Records taken from a dataset:
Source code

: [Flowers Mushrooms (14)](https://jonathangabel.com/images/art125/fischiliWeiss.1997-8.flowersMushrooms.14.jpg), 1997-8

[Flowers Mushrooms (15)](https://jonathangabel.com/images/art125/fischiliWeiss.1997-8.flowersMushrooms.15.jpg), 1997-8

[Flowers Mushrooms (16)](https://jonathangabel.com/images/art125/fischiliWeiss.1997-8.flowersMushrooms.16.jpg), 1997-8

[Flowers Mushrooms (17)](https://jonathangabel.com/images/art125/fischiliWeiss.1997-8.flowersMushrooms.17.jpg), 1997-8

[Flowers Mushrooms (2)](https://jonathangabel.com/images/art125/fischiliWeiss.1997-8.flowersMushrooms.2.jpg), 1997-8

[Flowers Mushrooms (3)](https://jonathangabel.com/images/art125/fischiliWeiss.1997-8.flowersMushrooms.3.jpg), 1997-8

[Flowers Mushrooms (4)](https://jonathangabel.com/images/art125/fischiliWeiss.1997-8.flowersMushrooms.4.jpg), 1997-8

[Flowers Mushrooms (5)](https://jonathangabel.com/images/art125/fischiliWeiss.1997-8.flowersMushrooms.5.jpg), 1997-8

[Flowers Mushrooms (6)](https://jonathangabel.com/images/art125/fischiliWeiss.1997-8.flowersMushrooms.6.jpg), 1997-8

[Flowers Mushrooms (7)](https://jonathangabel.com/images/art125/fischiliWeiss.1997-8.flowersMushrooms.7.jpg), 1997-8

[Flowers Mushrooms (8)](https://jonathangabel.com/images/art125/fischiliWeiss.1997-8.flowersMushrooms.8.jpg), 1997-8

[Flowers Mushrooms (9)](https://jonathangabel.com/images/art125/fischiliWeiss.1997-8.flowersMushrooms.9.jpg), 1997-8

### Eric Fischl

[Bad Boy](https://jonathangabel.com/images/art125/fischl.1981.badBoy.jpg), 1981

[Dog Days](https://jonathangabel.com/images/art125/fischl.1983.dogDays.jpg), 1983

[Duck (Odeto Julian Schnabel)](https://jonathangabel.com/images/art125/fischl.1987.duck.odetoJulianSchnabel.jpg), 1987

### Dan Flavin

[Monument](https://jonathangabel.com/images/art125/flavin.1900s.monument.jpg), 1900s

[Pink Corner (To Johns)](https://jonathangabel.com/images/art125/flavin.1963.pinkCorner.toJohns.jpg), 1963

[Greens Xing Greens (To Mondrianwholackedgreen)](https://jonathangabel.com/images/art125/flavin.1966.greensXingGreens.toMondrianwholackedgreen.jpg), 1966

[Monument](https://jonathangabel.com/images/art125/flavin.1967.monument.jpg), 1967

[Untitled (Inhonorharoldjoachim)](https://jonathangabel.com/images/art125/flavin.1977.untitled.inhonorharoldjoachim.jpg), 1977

- _Problem description_:
Can you reproduce every line of the records above, character for character, without changing anything?

- _Answer to this problem_:
Source code

: [Flowers Mushrooms (14)](https://jonathangabel.com/images/art125/fischiliWeiss.1997-8.flowersMushrooms.14.jpg), 1997-8

[Flowers Mushrooms (15)](https://jonathangabel.com/images/art125/fischiliWeiss.1997-8.flowersMushrooms.15.jpg), 1997-8

[Flowers Mushrooms (16)](https://jonathangabel.com/images/art125/fischiliWeiss.1997-8.flowersMushrooms.16.jpg), 1997-8

[Flowers Mushrooms (17)](https://jonathangabel.com/images/art125/fischiliWeiss.1997-8.flowersMushrooms.17.jpg), 1997-8

[Flowers Mushrooms (2)](https://jonathangabel.com/images/art125/fischiliWeiss.1997-8.flowersMushrooms.2.jpg), 1997-8

[Flowers Mushrooms (3)](https://jonathangabel.com/images/art125/fischiliWeiss.1997-8.flowersMushrooms.3.jpg), 1997-8

[Flowers Mushrooms (4)](https://jonathangabel.com/images/art125/fischiliWeiss.1997-8.flowersMushrooms.4.jpg), 1997-8

[Flowers Mushrooms (5)](https://jonathangabel.com/images/art125/fischiliWeiss.1997-8.flowersMushrooms.5.jpg), 1997-8

[Flowers Mushrooms (6)](https://jonathangabel.com/images/art125/fischiliWeiss.1997-8.flowersMushrooms.6.jpg), 1997-8

[Flowers Mushrooms (7)](https://jonathangabel.com/images/art125/fischiliWeiss.1997-8.flowersMushrooms.7.jpg), 1997-8

[Flowers Mushrooms (8)](https://jonathangabel.com/images/art125/fischiliWeiss.1997-8.flowersMushrooms.8.jpg), 1997-8

[Flowers Mushrooms (9)](https://jonathangabel.com/images/art125/fischiliWeiss.1997-8.flowersMushrooms.9.jpg), 1997-8

### Eric Fischl

[Bad Boy](https://jonathangabel.com/images/art125/fischl.1981.badBoy.jpg), 1981

[Dog Days](https://jonathangabel.com/images/art125/fischl.1983.dogDays.jpg), 1983

[Duck (Odeto Julian Schnabel)](https://jonathangabel.com/images/art125/fischl.1987.duck.odetoJulianSchnabel.jpg), 1987

### Dan Flavin

[Monument](https://jonathangabel.com/images/art125/flavin.1900s.monument.jpg), 1900s

[Pink Corner (To Johns)](https://jonathangabel.com/images/art125/flavin.1963.pinkCorner.toJohns.jpg), 1963

[Greens Xing Greens (To Mondrianwholackedgreen)](https://jonathangabel.com/images/art125/flavin.1966.greensXingGreens.toMondrianwholackedgreen.jpg), 1966

[Monument](https://jonathangabel.com/images/art125/flavin.1967.monument.jpg), 1967

[Untitled (Inhonorharoldjoachim)](https://jonathangabel.com/images/art125/flavin.1977.untitled.inhonorharoldjoachim.jpg), 1977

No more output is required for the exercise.